From late 1928 the tanker started making occasional trips to California. For example, on December 18, 1928 Lightburne passed through the Panama Canal carrying 8,227 tons of gasoline from Los Angeles to New York. Starting in 1931 the vessel was also actively used on several international routes to deliver oil to South America, Europe and China. Texaco's expansion resulted in more ports being served by the tanker, especially in the southeastern United States. In addition to her trips up north, Lightburne started delivering her cargo to places such as Charleston, Tampa, Savannah and West Indies. For example, in November 1934 she delivered petroleum products to Charleston and Cuba.

===Sinking===
Lightburne departed Port Arthur for her last journey on February 2, 1939 carrying approximately 72,000 barrels of gasoline and kerosene bound for Providence. The tanker was under command of captain Alexander Wolman and had a crew of 37. After a largely uneventful journey the ship was nearing her destination in the evening of February 10. The weather was stormy, with wind topping 33 mph and thick fog prevailing in the area. At about 19:30 the ship suddenly ran aground on the southern shore of Block Island, about a quarter mile off Southeast Lighthouse. The rugged rocks on the beach punctured the bottom of the vessel, flooding her engine room and the No.4 main hold, releasing some of her cargo into the water. The ship sent out a S.O.S. signal at 19:46, which attracted a number of vessels to her rescue, including steamer SS Thomas Tracy and cutters , , , and . Thomas Tracy was the first at the scene but could not provide any assistance due to strong winds and surf in the vicinity of the stricken vessel. At 22:06 U.S. Coast Guard cutter Active arrived and was able take off seventeen people off using a surfboat from the local station, while the captain and the rest of the crew decided to remain on board the ship. At 00:37 on February 11, the remaining crew was forced to abandon ship due to her deteriorating condition. Their evacuation by U.S. Coast Guard cutter Campbell took over two hours to complete, and was not finished until shortly after 02:30. Later in the morning on February 11, the automatic flare lifebuoy was washed off the tanker stern down into the water igniting gasoline within 50 yards from the vessel. Fortunately, due to shifting winds mostly blowing away from the shore, Lightburne was never in danger and the fire eventually got extinguished by 12:45. Following the inquiry captain of the ship was censured for his failure to take soundings while navigating in fog, but retained his license and was later put in charge of another Texaco vessel, Harvester.

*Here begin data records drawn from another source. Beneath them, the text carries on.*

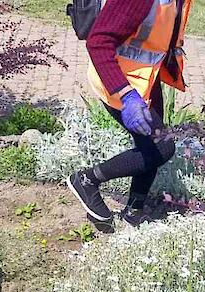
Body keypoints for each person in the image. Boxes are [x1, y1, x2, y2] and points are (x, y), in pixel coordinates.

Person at [67, 0, 193, 227]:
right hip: (116, 79)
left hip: (144, 78)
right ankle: (87, 180)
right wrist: (126, 96)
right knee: (162, 146)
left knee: (149, 143)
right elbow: (98, 42)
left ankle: (134, 211)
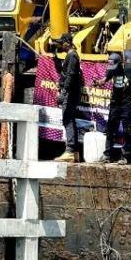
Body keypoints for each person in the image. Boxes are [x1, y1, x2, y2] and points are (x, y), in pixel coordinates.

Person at [53, 33, 83, 163]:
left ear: (67, 43)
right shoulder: (71, 56)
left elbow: (70, 76)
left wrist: (63, 93)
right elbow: (67, 73)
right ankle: (74, 152)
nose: (60, 46)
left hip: (70, 94)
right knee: (70, 120)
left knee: (67, 120)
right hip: (71, 93)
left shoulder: (72, 56)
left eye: (61, 43)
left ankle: (70, 151)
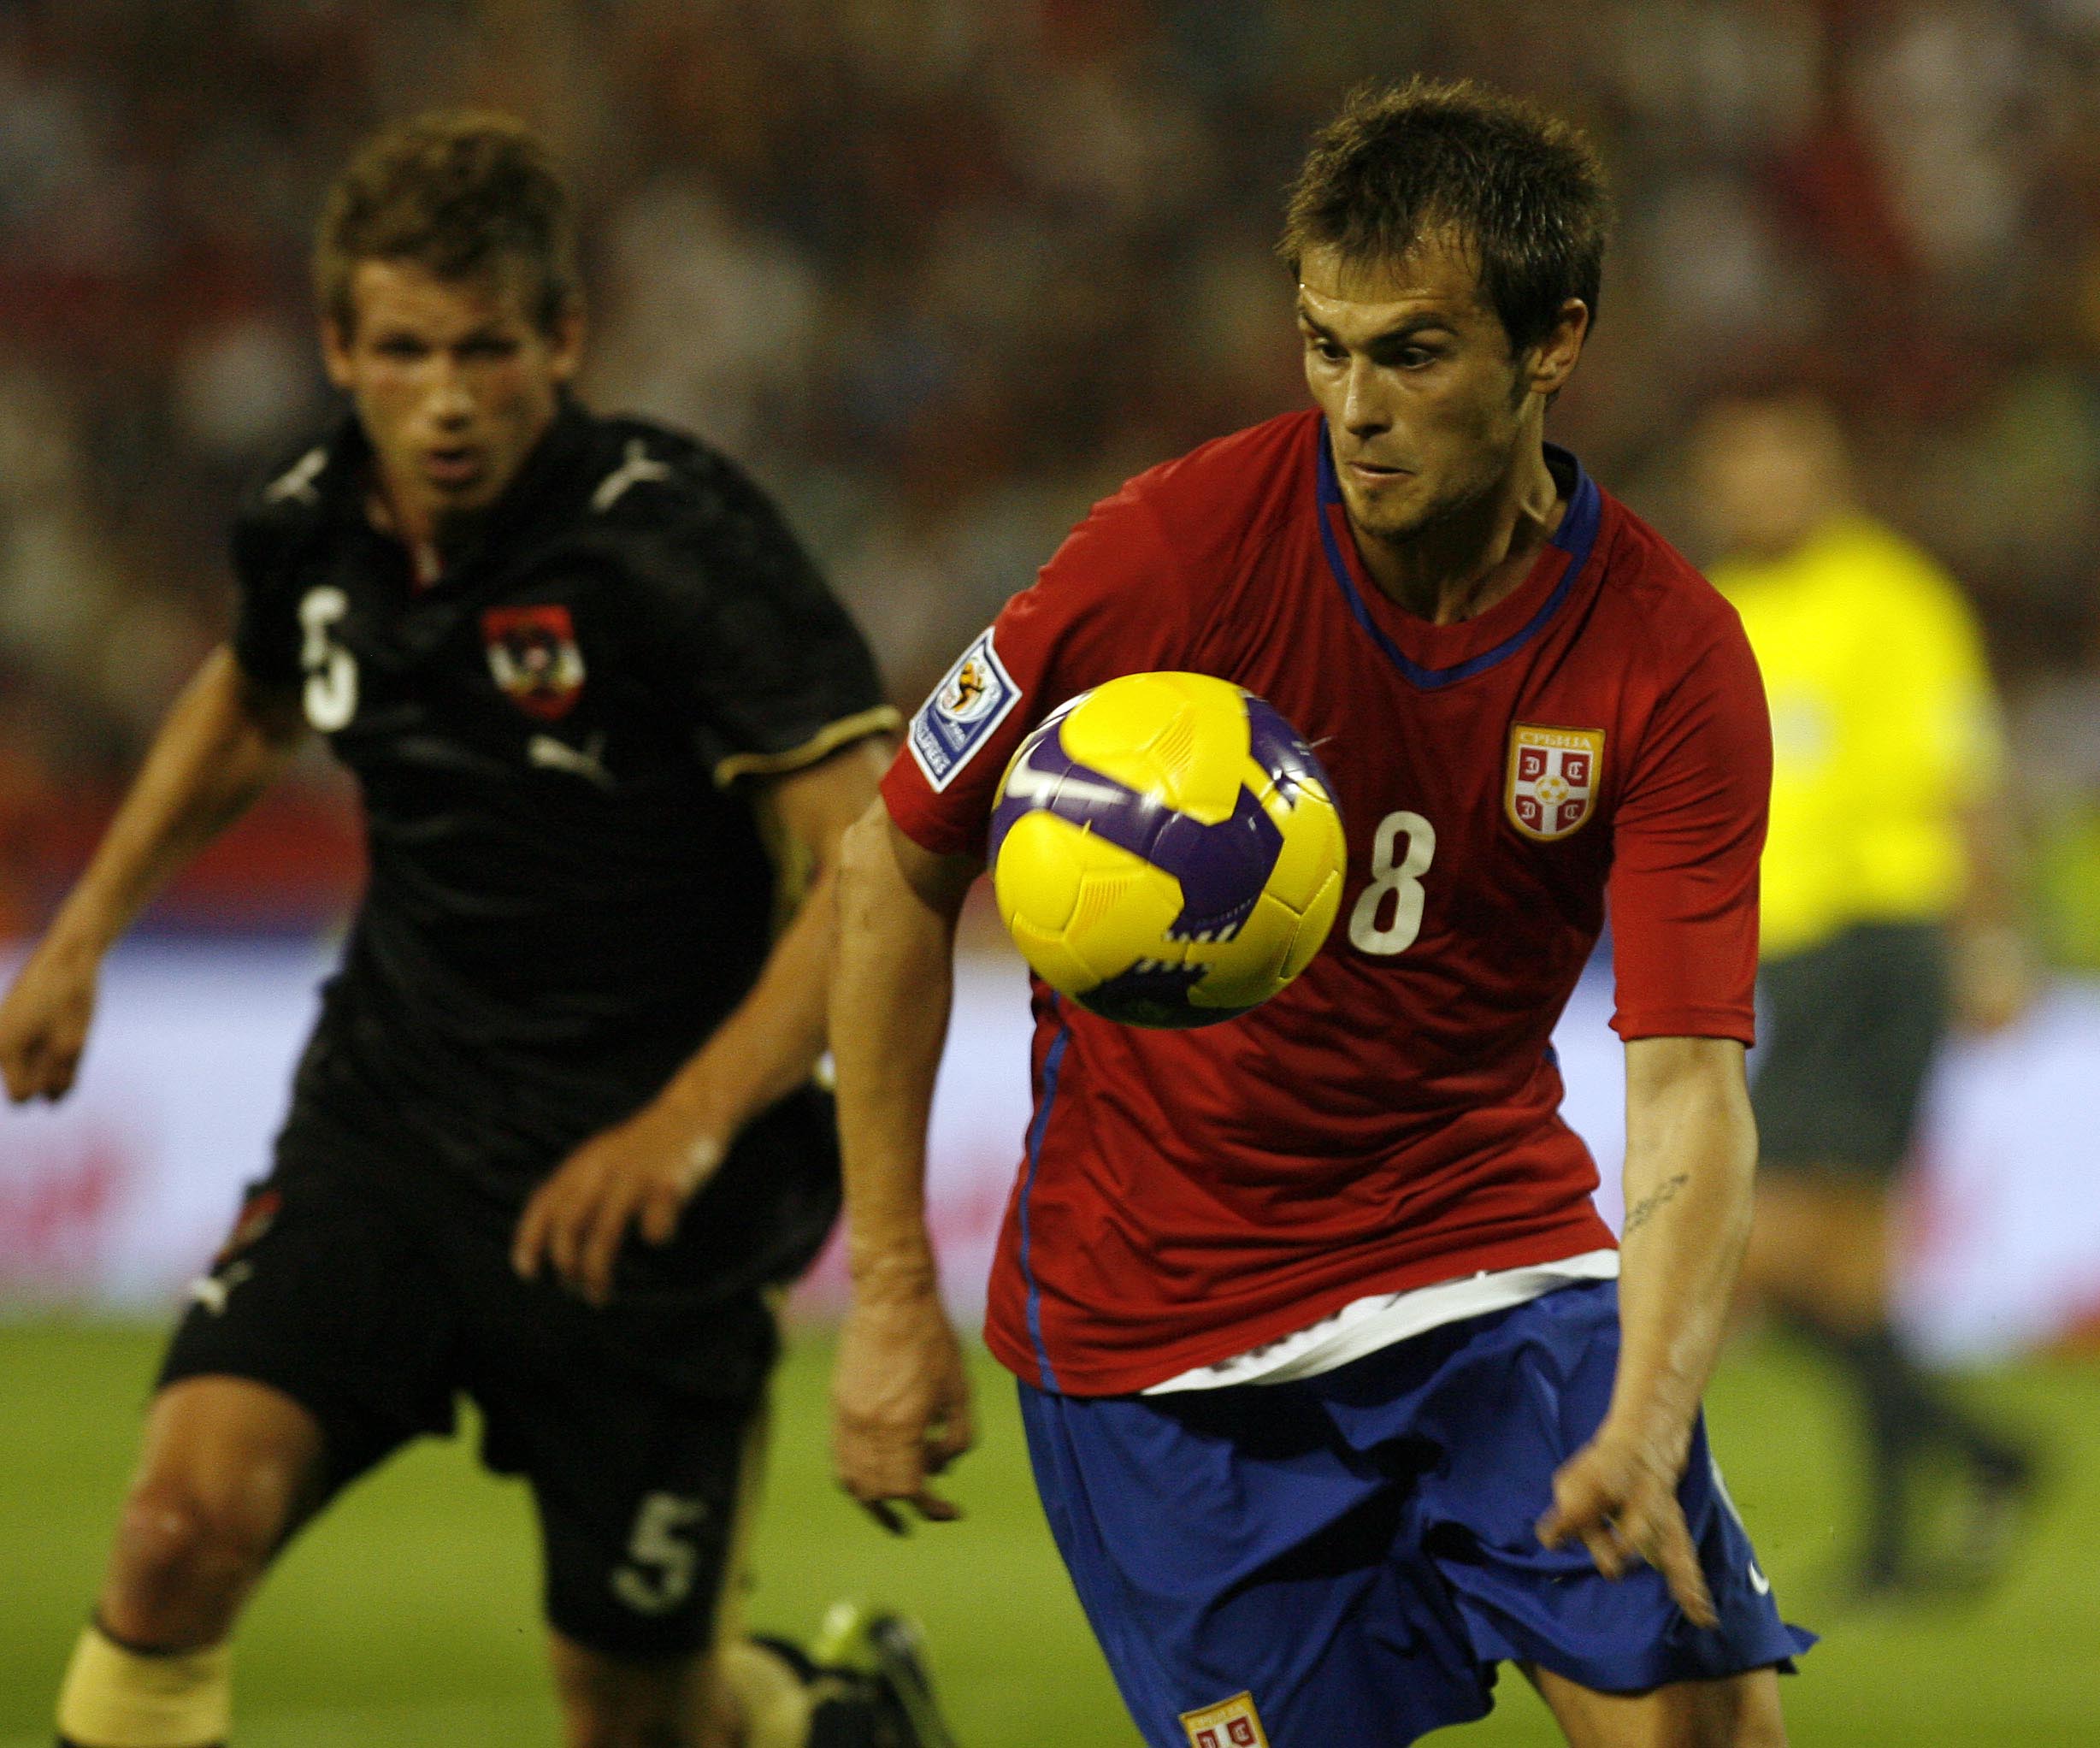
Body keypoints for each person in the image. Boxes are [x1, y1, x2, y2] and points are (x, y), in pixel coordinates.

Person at [828, 79, 1813, 1748]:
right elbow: (895, 857)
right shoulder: (1170, 556)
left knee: (1701, 1729)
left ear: (1550, 341)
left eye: (1412, 353)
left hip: (1482, 1259)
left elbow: (1686, 1079)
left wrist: (1648, 1410)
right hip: (1159, 1322)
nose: (1355, 405)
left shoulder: (1666, 650)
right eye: (1324, 346)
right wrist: (884, 1284)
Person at [0, 111, 953, 1748]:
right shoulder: (309, 525)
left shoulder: (675, 539)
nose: (446, 397)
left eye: (487, 350)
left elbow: (879, 868)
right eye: (405, 351)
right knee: (169, 1543)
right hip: (394, 1131)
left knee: (642, 1719)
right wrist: (84, 931)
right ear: (339, 347)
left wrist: (685, 1121)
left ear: (563, 340)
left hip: (653, 1203)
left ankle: (831, 1719)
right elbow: (248, 696)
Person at [1690, 389, 2038, 1599]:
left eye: (1782, 459)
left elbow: (1968, 776)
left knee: (1767, 1243)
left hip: (1882, 944)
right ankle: (1951, 1493)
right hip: (1788, 957)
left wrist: (1992, 941)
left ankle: (1974, 1468)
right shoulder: (1722, 607)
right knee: (1847, 1263)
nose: (1760, 486)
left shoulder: (1895, 597)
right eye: (1740, 464)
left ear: (1824, 468)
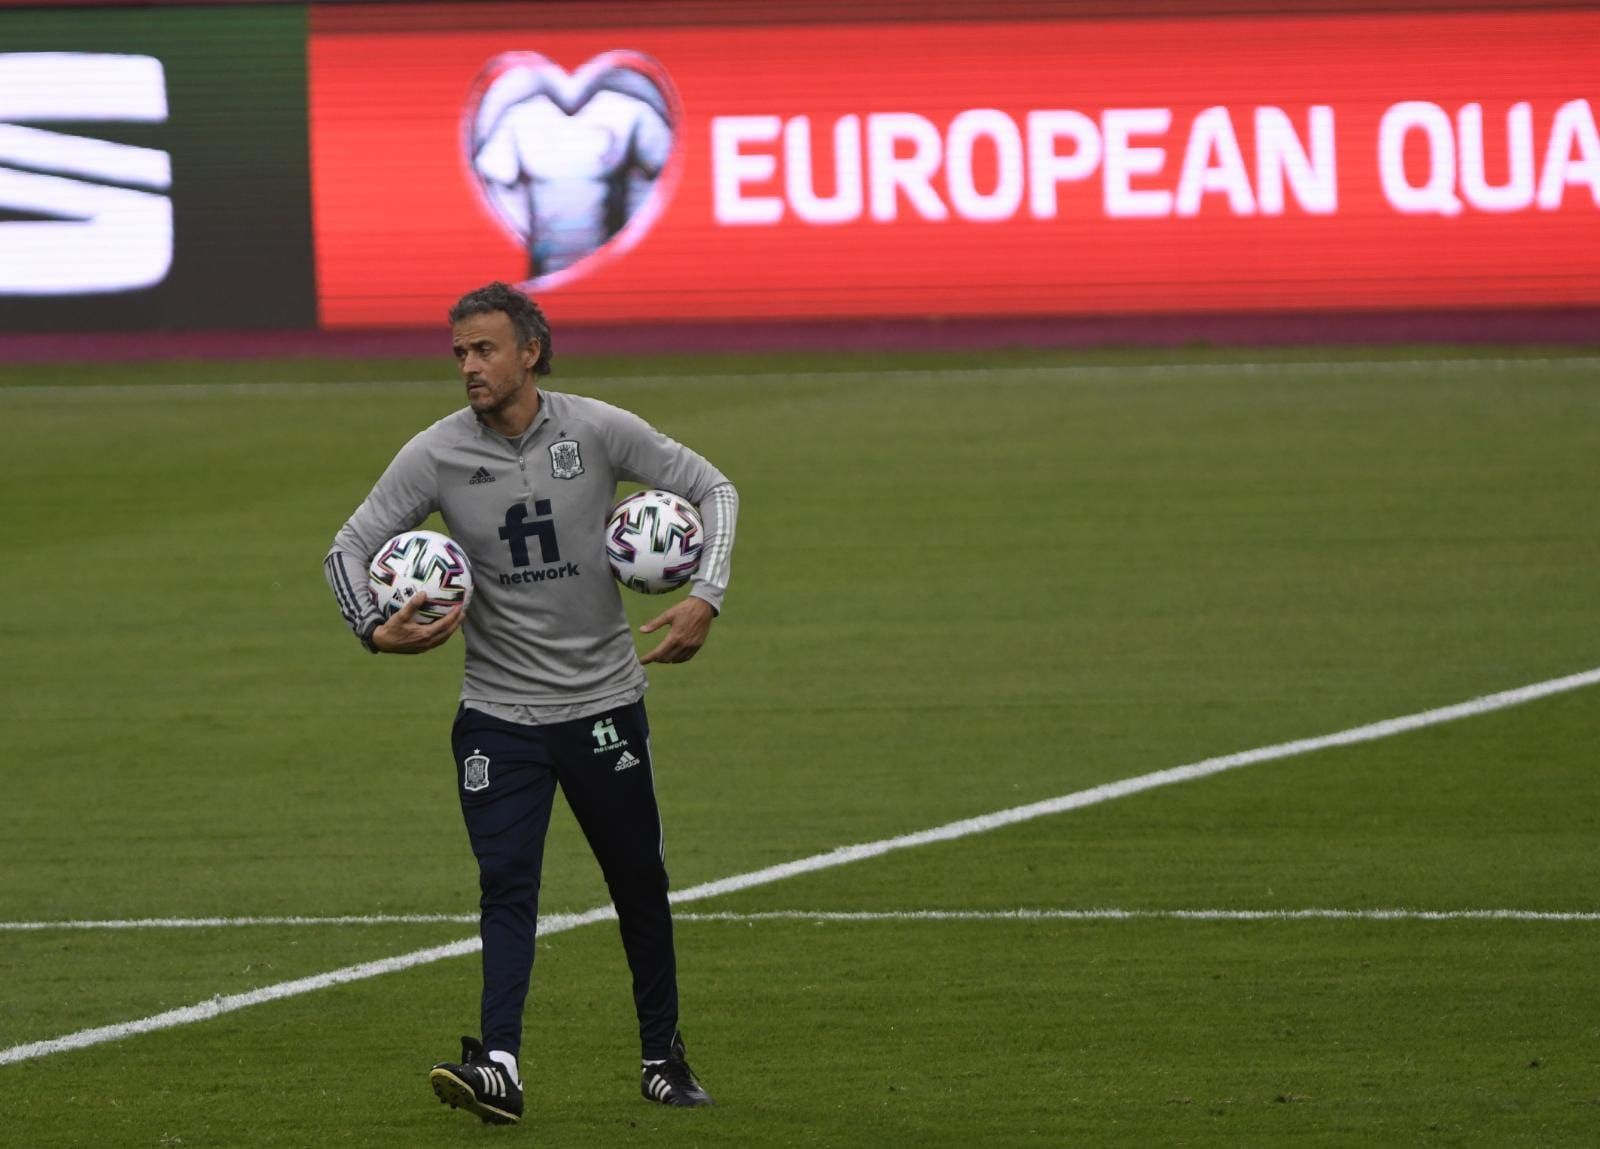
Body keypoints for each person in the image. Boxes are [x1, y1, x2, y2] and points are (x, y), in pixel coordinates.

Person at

Due to tanker's position on the rocks it was eventually decided not to pursue salvaging operations because their cost would have exceeded the value of the vessel and her cargo. Over the next few months lighters were employed to unload as much cargo as possible, before the ship was demolished as a danger to navigation and the wreck sank in about 30 ft of water.